For years I've been adding a fuel cleaner to the gas used for small engines.

For maintenance I've used various carb cleaners generally leaning towards Gumout and Techtron.

Now I've been using Seafoam because of the positive feedback from this forum. Next year for maintenance I may use Lucas fuel cleaner. 

For repair problems, poorly running, I will still use Seafoam but may try Berryman's B-12 as I've used their carb dip with success.

Not knowing how much fuel cleaner I'm suppose to add to the gas for maintenance, I've been using 1 oz (3 Tb) per gallon in my gas can. Feedback?

If a carb is having major problems it gets removed and soaked in a dip. When I install the carburetor, and it's running good, I double that amount adding a little more to the tank when I install the car just to be sure. Feedback?

If the engine is rough running because of the carburetor but still usable, I add the equivalent of 3 oz per gallon to the fuel tank. Feedback?


----------



## cranman (Jan 23, 2016)

I just pour a few glugs into a machine that is running rough and I want to avoid pulling the carb.....sometimes it works......


----------



## classiccat (Mar 1, 2014)

I use 1oz / gallon in all of my OPE fuel (E0).

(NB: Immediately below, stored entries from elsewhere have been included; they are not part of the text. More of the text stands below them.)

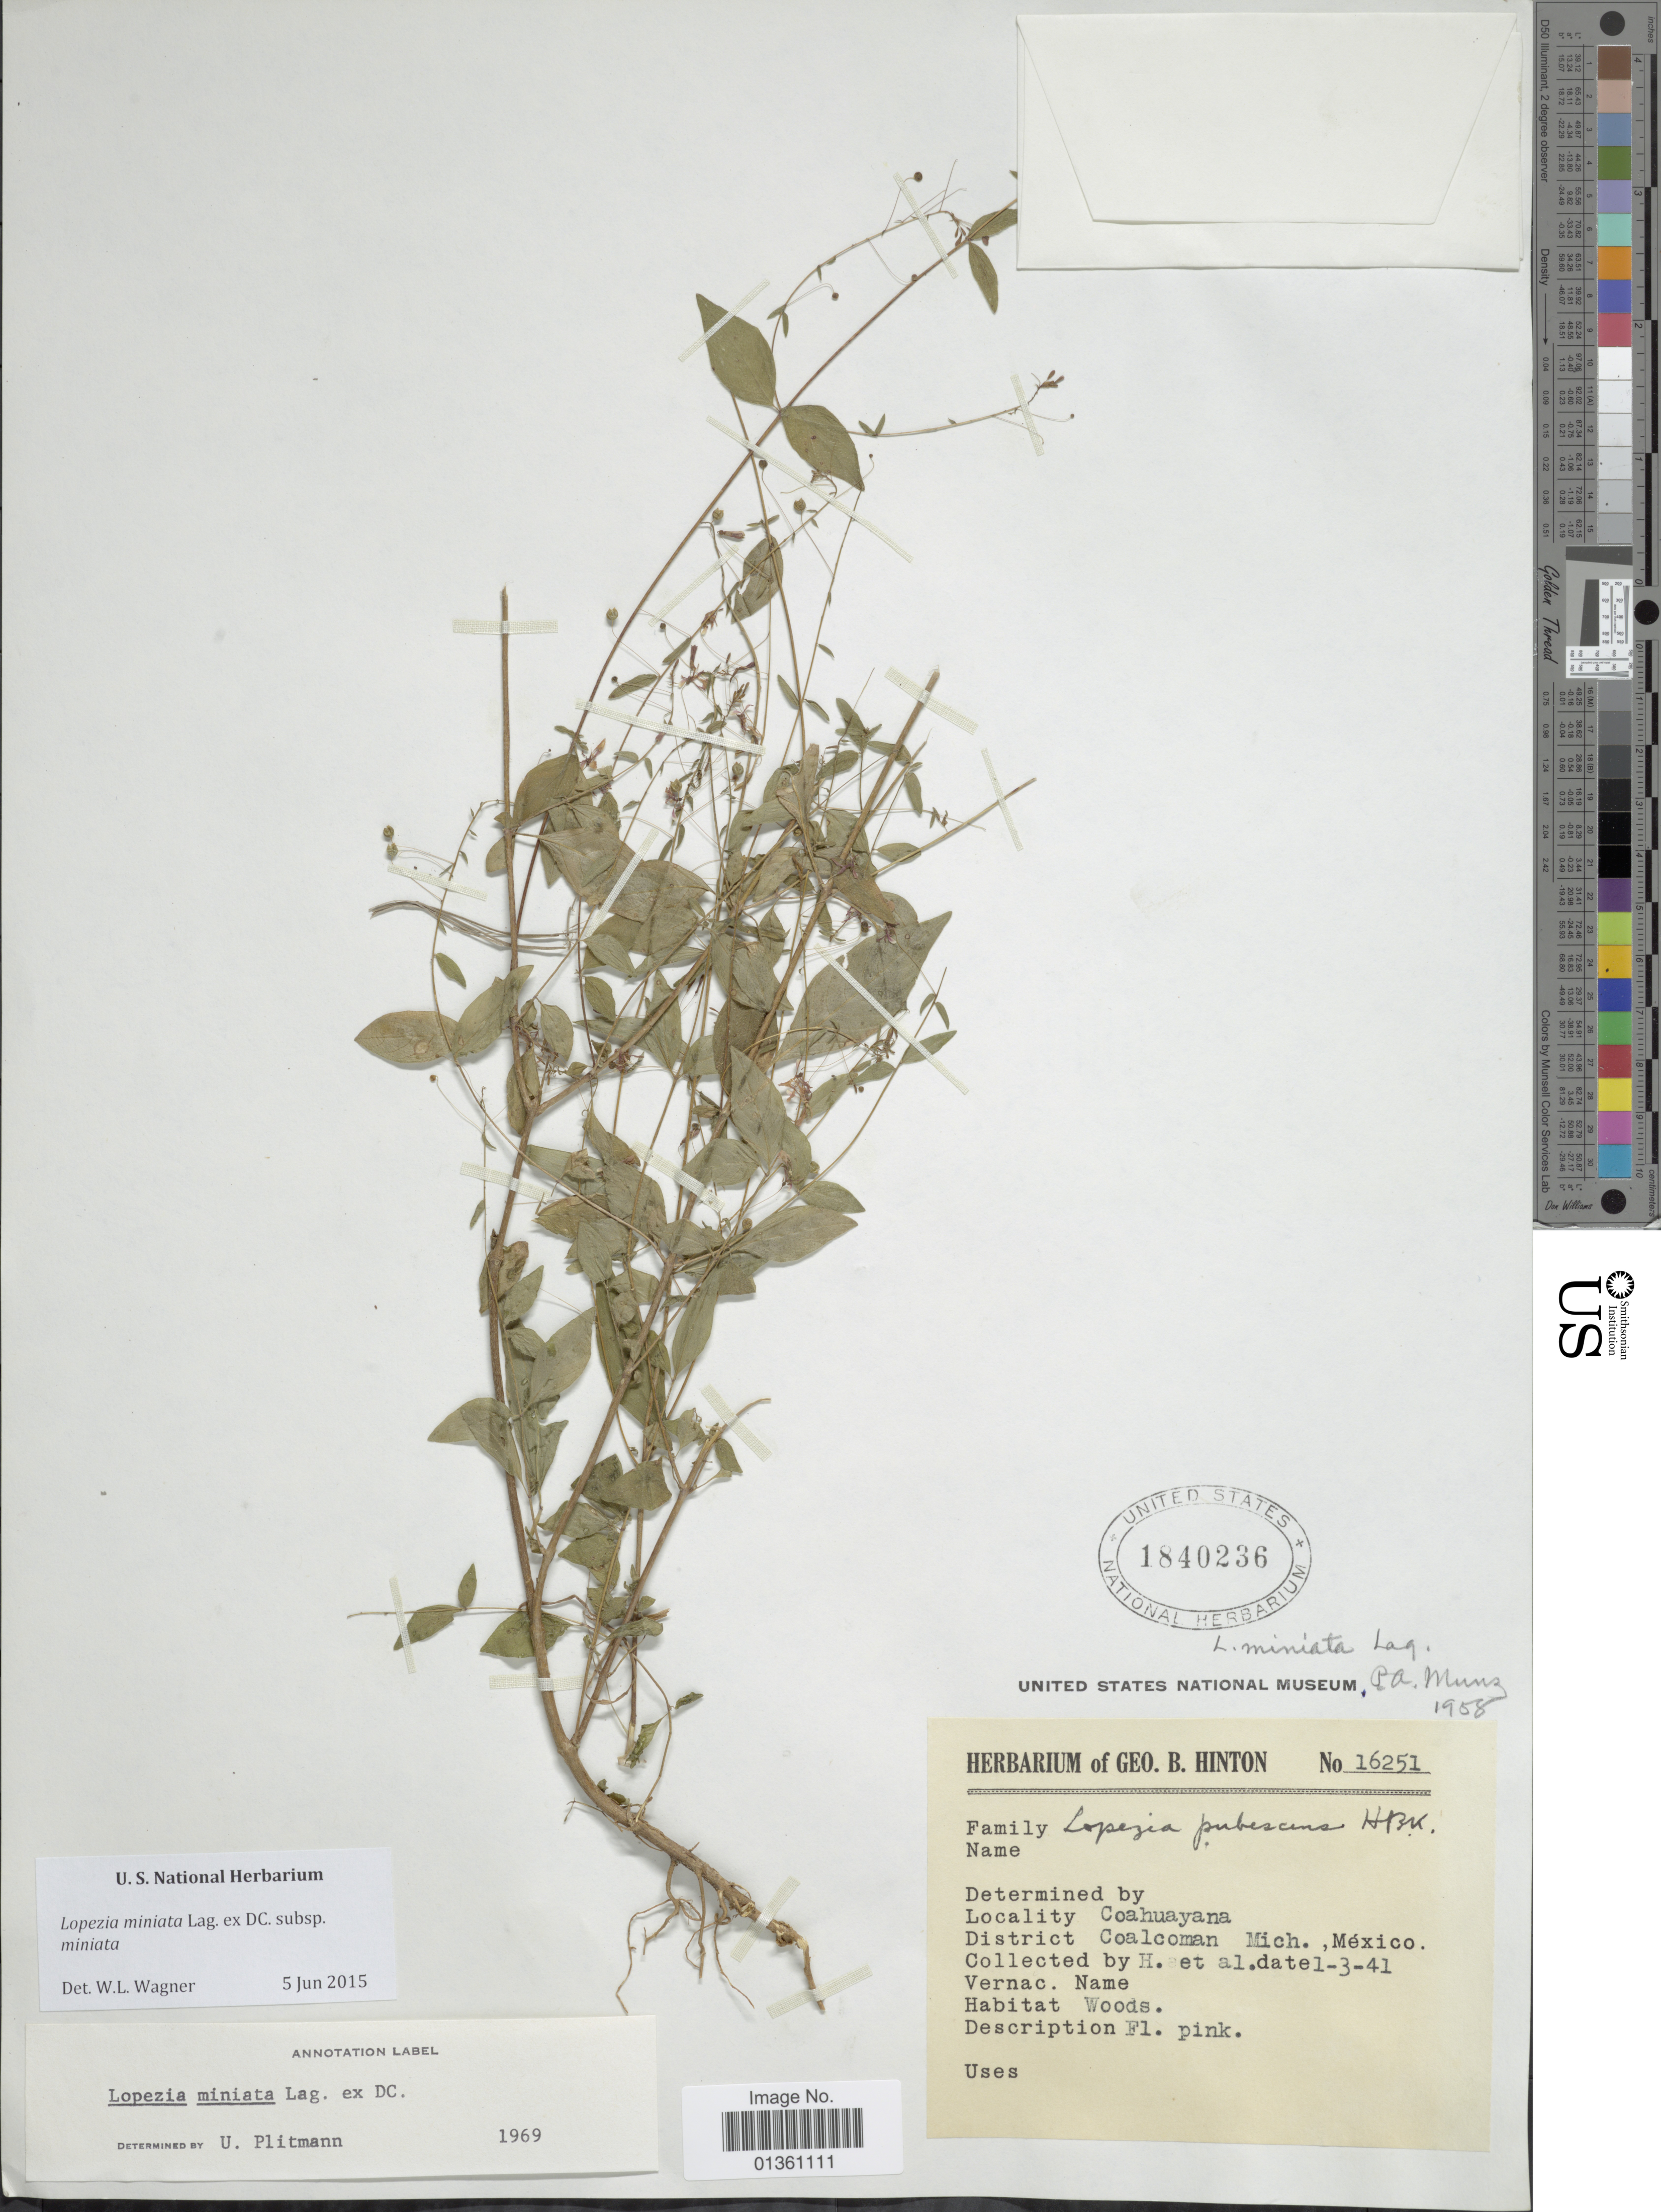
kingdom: Plantae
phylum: Tracheophyta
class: Magnoliopsida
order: Myrtales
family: Onagraceae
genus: Lopezia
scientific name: Lopezia miniata subsp. miniata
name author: Lag. ex DC.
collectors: G. B. Hinton & et al.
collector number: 16251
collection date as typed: Transcribed d/m/y: 3/1/41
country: Mexico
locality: Coahuayana. District Coalcoman Mich.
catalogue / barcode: US 1840236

For decarb the valves and combustion chamber, I'll run 10oz / gallon as well as hot soaks using the aerosol version (_on a warm engine, choke it out by spraying into the intake_).


----------



## leonz (Dec 12, 2014)

It does not take much seafoam at all to obtain good protection and fuel treatment. I usually just pour in a quick tip out of the small can in the mules tank or the 2 cycle mix for my beautiful toros and I am all set.


----------



## HCBPH (Mar 8, 2011)

I believe the mix ratio on the seafoam can is 1 oz to 1 gal fuel. I also use non-alcohol fuel in the mower and blowers.


----------



## tpenfield (Feb 24, 2015)

Seafoam is made up of Naphtha, Isopropyl, and caster oil, IIRC. The thing that I don't like about Seafoam as a fuel additive is the caster oil. It is fine (and necessary) as a decarbonizing combustion chamber treatment, as it will need oil to offset the Naphtha.

I think as a general purpose, carb-cleaning additive, you might be better off with a carb or fuel injector cleaner, as they are more intended as a fuel additive.


----------